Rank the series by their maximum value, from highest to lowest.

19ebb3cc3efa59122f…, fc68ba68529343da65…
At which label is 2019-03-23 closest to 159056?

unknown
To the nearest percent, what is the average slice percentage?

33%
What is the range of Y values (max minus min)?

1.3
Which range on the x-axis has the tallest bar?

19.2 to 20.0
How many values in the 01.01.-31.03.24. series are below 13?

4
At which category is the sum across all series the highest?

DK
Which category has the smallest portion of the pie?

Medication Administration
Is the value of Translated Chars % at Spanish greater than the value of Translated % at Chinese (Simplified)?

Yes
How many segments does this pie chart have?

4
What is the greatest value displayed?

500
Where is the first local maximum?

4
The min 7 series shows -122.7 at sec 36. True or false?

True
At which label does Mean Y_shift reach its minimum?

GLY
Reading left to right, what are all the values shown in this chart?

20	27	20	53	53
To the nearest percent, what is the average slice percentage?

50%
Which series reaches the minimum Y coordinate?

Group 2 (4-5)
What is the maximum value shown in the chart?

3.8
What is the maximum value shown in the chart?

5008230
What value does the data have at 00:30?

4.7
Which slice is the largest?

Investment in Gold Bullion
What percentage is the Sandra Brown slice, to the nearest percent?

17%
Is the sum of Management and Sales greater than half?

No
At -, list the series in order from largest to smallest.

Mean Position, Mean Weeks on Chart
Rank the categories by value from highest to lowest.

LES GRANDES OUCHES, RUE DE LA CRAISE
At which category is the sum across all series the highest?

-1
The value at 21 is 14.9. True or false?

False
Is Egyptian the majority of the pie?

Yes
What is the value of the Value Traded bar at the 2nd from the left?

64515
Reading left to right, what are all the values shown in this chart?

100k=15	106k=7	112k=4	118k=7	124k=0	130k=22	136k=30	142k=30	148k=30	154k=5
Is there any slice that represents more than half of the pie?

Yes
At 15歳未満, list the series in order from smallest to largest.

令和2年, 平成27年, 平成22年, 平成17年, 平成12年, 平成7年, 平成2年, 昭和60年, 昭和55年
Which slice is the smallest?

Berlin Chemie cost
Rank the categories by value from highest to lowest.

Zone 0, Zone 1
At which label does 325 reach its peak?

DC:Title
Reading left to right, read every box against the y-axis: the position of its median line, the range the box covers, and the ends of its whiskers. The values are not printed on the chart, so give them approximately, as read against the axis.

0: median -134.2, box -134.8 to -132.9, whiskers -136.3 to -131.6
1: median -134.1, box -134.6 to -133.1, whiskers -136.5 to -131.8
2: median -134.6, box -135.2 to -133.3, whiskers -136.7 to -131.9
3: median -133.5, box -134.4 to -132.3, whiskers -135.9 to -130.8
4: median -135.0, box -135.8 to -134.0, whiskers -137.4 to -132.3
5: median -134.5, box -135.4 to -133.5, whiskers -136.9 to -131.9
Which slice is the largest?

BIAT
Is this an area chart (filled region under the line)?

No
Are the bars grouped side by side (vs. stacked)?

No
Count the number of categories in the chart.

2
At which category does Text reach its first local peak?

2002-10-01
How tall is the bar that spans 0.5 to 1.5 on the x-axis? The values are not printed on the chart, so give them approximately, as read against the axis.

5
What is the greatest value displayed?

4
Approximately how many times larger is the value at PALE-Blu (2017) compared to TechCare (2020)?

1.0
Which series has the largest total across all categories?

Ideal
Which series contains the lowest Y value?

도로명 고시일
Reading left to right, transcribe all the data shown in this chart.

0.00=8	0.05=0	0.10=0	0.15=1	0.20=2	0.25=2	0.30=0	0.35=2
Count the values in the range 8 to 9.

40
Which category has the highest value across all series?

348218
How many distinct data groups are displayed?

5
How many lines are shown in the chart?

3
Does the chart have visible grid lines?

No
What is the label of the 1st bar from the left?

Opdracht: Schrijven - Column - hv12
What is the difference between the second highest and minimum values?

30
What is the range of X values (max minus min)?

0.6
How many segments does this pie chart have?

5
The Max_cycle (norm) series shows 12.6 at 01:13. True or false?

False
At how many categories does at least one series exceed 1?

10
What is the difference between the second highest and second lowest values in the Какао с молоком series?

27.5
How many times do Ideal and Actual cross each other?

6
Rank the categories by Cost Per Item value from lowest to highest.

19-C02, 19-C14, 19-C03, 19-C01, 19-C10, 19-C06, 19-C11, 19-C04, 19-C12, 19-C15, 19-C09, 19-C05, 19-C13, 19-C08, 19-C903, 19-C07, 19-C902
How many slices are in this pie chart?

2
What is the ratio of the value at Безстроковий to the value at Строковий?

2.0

Exercise brief |
Render every line of the listing above as a Markdown table with the columns "Row" and "Entry", numbering each row and leaving out the blank lines.

Task response |
| Row | Entry |
|---|---|
| 1 | Rank the series by their maximum value, from highest to lowest. |
| 2 | 19ebb3cc3efa59122f…, fc68ba68529343da65… |
| 3 | At which label is 2019-03-23 closest to 159056? |
| 4 | unknown |
| 5 | To the nearest percent, what is the average slice percentage? |
| 6 | 33% |
| 7 | What is the range of Y values (max minus min)? |
| 8 | 1.3 |
| 9 | Which range on the x-axis has the tallest bar? |
| 10 | 19.2 to 20.0 |
| 11 | How many values in the 01.01.-31.03.24. series are below 13? |
| 12 | 4 |
| 13 | At which category is the sum across all series the highest? |
| 14 | DK |
| 15 | Which category has the smallest portion of the pie? |
| 16 | Medication Administration |
| 17 | Is the value of Translated Chars % at Spanish greater than the value of Translated % at Chinese (Simplified)? |
| 18 | Yes |
| 19 | How many segments does this pie chart have? |
| 20 | 4 |
| 21 | What is the greatest value displayed? |
| 22 | 500 |
| 23 | Where is the first local maximum? |
| 24 | 4 |
| 25 | The min 7 series shows -122.7 at sec 36. True or false? |
| 26 | True |
| 27 | At which label does Mean Y_shift reach its minimum? |
| 28 | GLY |
| 29 | Reading left to right, what are all the values shown in this chart? |
| 30 | 20	27	20	53	53 |
| 31 | To the nearest percent, what is the average slice percentage? |
| 32 | 50% |
| 33 | Which series reaches the minimum Y coordinate? |
| 34 | Group 2 (4-5) |
| 35 | What is the maximum value shown in the chart? |
| 36 | 3.8 |
| 37 | What is the maximum value shown in the chart? |
| 38 | 5008230 |
| 39 | What value does the data have at 00:30? |
| 40 | 4.7 |
| 41 | Which slice is the largest? |
| 42 | Investment in Gold Bullion |
| 43 | What percentage is the Sandra Brown slice, to the nearest percent? |
| 44 | 17% |
| 45 | Is the sum of Management and Sales greater than half? |
| 46 | No |
| 47 | At -, list the series in order from largest to smallest. |
| 48 | Mean Position, Mean Weeks on Chart |
| 49 | Rank the categories by value from highest to lowest. |
| 50 | LES GRANDES OUCHES, RUE DE LA CRAISE |
| 51 | At which category is the sum across all series the highest? |
| 52 | -1 |
| 53 | The value at 21 is 14.9. True or false? |
| 54 | False |
| 55 | Is Egyptian the majority of the pie? |
| 56 | Yes |
| 57 | What is the value of the Value Traded bar at the 2nd from the left? |
| 58 | 64515 |
| 59 | Reading left to right, what are all the values shown in this chart? |
| 60 | 100k=15	106k=7	112k=4	118k=7	124k=0	130k=22	136k=30	142k=30	148k=30	154k=5 |
| 61 | Is there any slice that represents more than half of the pie? |
| 62 | Yes |
| 63 | At 15歳未満, list the series in order from smallest to largest. |
| 64 | 令和2年, 平成27年, 平成22年, 平成17年, 平成12年, 平成7年, 平成2年, 昭和60年, 昭和55年 |
| 65 | Which slice is the smallest? |
| 66 | Berlin Chemie cost |
| 67 | Rank the categories by value from highest to lowest. |
| 68 | Zone 0, Zone 1 |
| 69 | At which label does 325 reach its peak? |
| 70 | DC:Title |
| 71 | Reading left to right, read every box against the y-axis: the position of its median line, the range the box covers, and the ends of its whiskers. The values are not printed on the chart, so give them approximately, as read against the axis. |
| 72 | 0: median -134.2, box -134.8 to -132.9, whiskers -136.3 to -131.6 |
| 73 | 1: median -134.1, box -134.6 to -133.1, whiskers -136.5 to -131.8 |
| 74 | 2: median -134.6, box -135.2 to -133.3, whiskers -136.7 to -131.9 |
| 75 | 3: median -133.5, box -134.4 to -132.3, whiskers -135.9 to -130.8 |
| 76 | 4: median -135.0, box -135.8 to -134.0, whiskers -137.4 to -132.3 |
| 77 | 5: median -134.5, box -135.4 to -133.5, whiskers -136.9 to -131.9 |
| 78 | Which slice is the largest? |
| 79 | BIAT |
| 80 | Is this an area chart (filled region under the line)? |
| 81 | No |
| 82 | Are the bars grouped side by side (vs. stacked)? |
| 83 | No |
| 84 | Count the number of categories in the chart. |
| 85 | 2 |
| 86 | At which category does Text reach its first local peak? |
| 87 | 2002-10-01 |
| 88 | How tall is the bar that spans 0.5 to 1.5 on the x-axis? The values are not printed on the chart, so give them approximately, as read against the axis. |
| 89 | 5 |
| 90 | What is the greatest value displayed? |
| 91 | 4 |
| 92 | Approximately how many times larger is the value at PALE-Blu (2017) compared to TechCare (2020)? |
| 93 | 1.0 |
| 94 | Which series has the largest total across all categories? |
| 95 | Ideal |
| 96 | Which series contains the lowest Y value? |
| 97 | 도로명 고시일 |
| 98 | Reading left to right, transcribe all the data shown in this chart. |
| 99 | 0.00=8	0.05=0	0.10=0	0.15=1	0.20=2	0.25=2	0.30=0	0.35=2 |
| 100 | Count the values in the range 8 to 9. |
| 101 | 40 |
| 102 | Which category has the highest value across all series? |
| 103 | 348218 |
| 104 | How many distinct data groups are displayed? |
| 105 | 5 |
| 106 | How many lines are shown in the chart? |
| 107 | 3 |
| 108 | Does the chart have visible grid lines? |
| 109 | No |
| 110 | What is the label of the 1st bar from the left? |
| 111 | Opdracht: Schrijven - Column - hv12 |
| 112 | What is the difference between the second highest and minimum values? |
| 113 | 30 |
| 114 | What is the range of X values (max minus min)? |
| 115 | 0.6 |
| 116 | How many segments does this pie chart have? |
| 117 | 5 |
| 118 | The Max_cycle (norm) series shows 12.6 at 01:13. True or false? |
| 119 | False |
| 120 | At how many categories does at least one series exceed 1? |
| 121 | 10 |
| 122 | What is the difference between the second highest and second lowest values in the Какао с молоком series? |
| 123 | 27.5 |
| 124 | How many times do Ideal and Actual cross each other? |
| 125 | 6 |
| 126 | Rank the categories by Cost Per Item value from lowest to highest. |
| 127 | 19-C02, 19-C14, 19-C03, 19-C01, 19-C10, 19-C06, 19-C11, 19-C04, 19-C12, 19-C15, 19-C09, 19-C05, 19-C13, 19-C08, 19-C903, 19-C07, 19-C902 |
| 128 | How many slices are in this pie chart? |
| 129 | 2 |
| 130 | What is the ratio of the value at Безстроковий to the value at Строковий? |
| 131 | 2.0 |